34      En ce qui concerne les preuves susceptibles de démontrer que les offres de soumissionnaires liés sont ou non autonomes et indépendantes, il ressort de la décision de renvoi que la juridiction de renvoi s’interroge, notamment, sur le fait de savoir si tout type de preuve peut être pris en considération ou seulement des preuves directes dans le cadre de la procédure juridictionnelle.

35      Or, l’article 1er, paragraphe 1, troisième alinéa, et l’article 2, paragraphe 1, sous b), de la directive 89/665, auxquels se réfèrent les troisième et quatrième questions, se limitent à exiger, notamment, que les États membres mettent en place des voies de recours rapides et efficaces en matière de passation de marchés publics. Ni ces dispositions de la directive 89/665, ni aucune autre disposition de cette dernière directive ou de la directive 2004/18, ne comportent de règles régissant l’administration et l’appréciation des preuves d’une violation des règles de passation des marchés publics de l’Union.

36      Dans ces conditions et conformément à une jurisprudence constante de la Cour, en l’absence de règles de l’Union en la matière, il appartient à chaque État membre de régler les modalités de la procédure administrative et de la procédure juridictionnelle destinées à assurer la sauvegarde des droits que les justiciables tirent du droit de l’Union. Ces modalités procédurales ne doivent, toutefois, pas être moins favorables que celles concernant des recours similaires prévus pour la protection des droits tirés de l’ordre juridique interne (principe d’équivalence) et ne doivent pas rendre pratiquement impossible ou excessivement difficile l’exercice des droits conférés par l’ordre juridique de l’Union (principe d’effectivité) (arrêt du 12 mars 2015, eVigilo, C‑538/13, EU:C:2015:166, point 39 et jurisprudence citée).

**DONNÉES FOURNIES:**
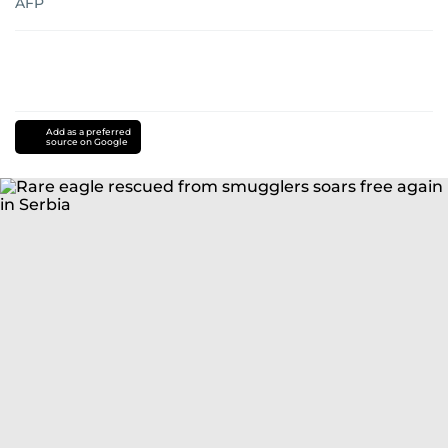
AFP
Add as a preferred
source on Google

**TRAVAIL DEMANDÉ:** Pouvez-vous recopier mot pour mot le passage de l'extrait sur les marchés publics qui va de « 36      Dans ces conditions » jusqu'à « et jurisprudence citée). » ? Ces données constituent un matériau distinct de l'extrait.

**SOLUTION PROPOSÉE:**
36      Dans ces conditions et conformément à une jurisprudence constante de la Cour, en l’absence de règles de l’Union en la matière, il appartient à chaque État membre de régler les modalités de la procédure administrative et de la procédure juridictionnelle destinées à assurer la sauvegarde des droits que les justiciables tirent du droit de l’Union. Ces modalités procédurales ne doivent, toutefois, pas être moins favorables que celles concernant des recours similaires prévus pour la protection des droits tirés de l’ordre juridique interne (principe d’équivalence) et ne doivent pas rendre pratiquement impossible ou excessivement difficile l’exercice des droits conférés par l’ordre juridique de l’Union (principe d’effectivité) (arrêt du 12 mars 2015, eVigilo, C‑538/13, EU:C:2015:166, point 39 et jurisprudence citée).